- [Task to carry out] Reproduce the passage of the Singapore FTA article running from "Excerpts from the" down to "the trade-investment nexus.".

- [Page extract]
** start **

Singapore FTA to bring more dividends to country - Malik | Daily News

Singapore FTA to bring more dividends to country - Malik

Development Strategies and International Trade Minister Malik Samarawickrema while requesting the opposition to change their narrow minded thinking, yesterday reiterated that the Free Trade Agreement with Singapore has been very cleverly negotiated by the government ensuring more dividends for the country and its posterity.

The Minister also requested the Opposition members to shed narrow minded thinking and join hands with the government to ensure better future for the younger generation.

“Unlike other FTAs signed by Singapore with other countries where the level of liberalization is more than 90% of tariff lines, in the FTA with Sri Lanka, we limited it to 80%. So, 20% of tariff lines or 1,487 items, were kept protected because of a concern on domestic industries and revenue,” he stressed.

Joining the Parliamentary debate on the Sri Lanka-Singapore Free Trade Agreement,(SLSFTA), Minister Samarawickrama said that Sri Lanka has received a proposal from Singapore for investment amounting to 14.8 billion Dollars in an oil refinery for export of petroleum products in just the past two and a half months since the agreement came into effect.

Excerpts from the speech:

“The Sri Lanka-Singapore FTA provides a binding commitment and framework for bilateral trade and investment, which we did not have earlier. This will encourage much needed investment into our country. It is important to understand that not every FTA is meant to “balance trade between two countries” or “bridge the bilateral trade deficit”.

“Sri Lanka has trade surpluses with some countries and deficits with other countries. Sri Lanka would need to sign a range of FTAs aimed at different purposes–some FTAs aimed at boosting exports (to gain new and preferential market access) as well as give domestic producers access to lower cost inputs; while other FTAs are aimed at leveraging on the trade-investment nexus.

“The first allegation is made is that the signing of this FTA has not received Cabinet approval. Hon. Speaker, for your information, the Cabinet of Ministers was first updated via an Interim Report in August 2017 on the progress, including the areas and extent of liberalization and the status of the consultative process carried out with stakeholders. On 21 st December 2017, a Cabinet paper was submitted by me containing the draft agreement.

“Based on that, positive observations were made by His Excellency the President and 14 other Cabinet ministers by 9 th January 2018. Taking into account these observations, a revised agreement was submitted to the Cabinet for approval. At the Cabinet meeting of 16th January, Cabinet approved the agreement submitted and granted approval for me to sign it during the visit of the Singapore Prime Minister on January 23. Furthermore, I would like to inform this House that the agreement came into force on 1 st of May after the Anti-Dumping and Safeguard Measures Acts were passed in Parliament.

** end **

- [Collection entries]
** start **

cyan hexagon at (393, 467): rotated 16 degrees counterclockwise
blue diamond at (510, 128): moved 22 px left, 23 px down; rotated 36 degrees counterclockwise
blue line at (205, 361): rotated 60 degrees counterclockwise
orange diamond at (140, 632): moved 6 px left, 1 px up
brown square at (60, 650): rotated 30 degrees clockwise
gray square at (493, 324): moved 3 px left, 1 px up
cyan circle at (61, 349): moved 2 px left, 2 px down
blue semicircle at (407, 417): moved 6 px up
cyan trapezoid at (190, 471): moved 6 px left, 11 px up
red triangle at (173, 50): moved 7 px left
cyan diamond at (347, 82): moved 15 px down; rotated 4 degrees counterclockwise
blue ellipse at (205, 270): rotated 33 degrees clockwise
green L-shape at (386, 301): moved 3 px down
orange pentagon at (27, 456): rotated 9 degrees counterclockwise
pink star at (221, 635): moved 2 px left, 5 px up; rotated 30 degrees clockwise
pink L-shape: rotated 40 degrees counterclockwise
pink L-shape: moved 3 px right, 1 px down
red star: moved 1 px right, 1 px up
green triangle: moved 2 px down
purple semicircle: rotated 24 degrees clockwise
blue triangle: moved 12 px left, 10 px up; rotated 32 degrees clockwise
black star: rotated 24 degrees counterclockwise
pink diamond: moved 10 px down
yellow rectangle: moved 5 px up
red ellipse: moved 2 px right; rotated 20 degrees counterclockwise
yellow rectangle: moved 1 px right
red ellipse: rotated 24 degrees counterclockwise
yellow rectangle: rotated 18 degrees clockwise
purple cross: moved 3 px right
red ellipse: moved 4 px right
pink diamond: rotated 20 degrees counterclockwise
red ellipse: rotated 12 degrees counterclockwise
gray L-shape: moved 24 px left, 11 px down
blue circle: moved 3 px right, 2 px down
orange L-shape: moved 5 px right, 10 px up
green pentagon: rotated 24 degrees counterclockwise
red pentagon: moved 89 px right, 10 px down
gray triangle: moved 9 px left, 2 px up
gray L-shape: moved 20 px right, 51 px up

** end **

- [Exercise answer]
Excerpts from the speech:

“The Sri Lanka-Singapore FTA provides a binding commitment and framework for bilateral trade and investment, which we did not have earlier. This will encourage much needed investment into our country. It is important to understand that not every FTA is meant to “balance trade between two countries” or “bridge the bilateral trade deficit”.

“Sri Lanka has trade surpluses with some countries and deficits with other countries. Sri Lanka would need to sign a range of FTAs aimed at different purposes–some FTAs aimed at boosting exports (to gain new and preferential market access) as well as give domestic producers access to lower cost inputs; while other FTAs are aimed at leveraging on the trade-investment nexus.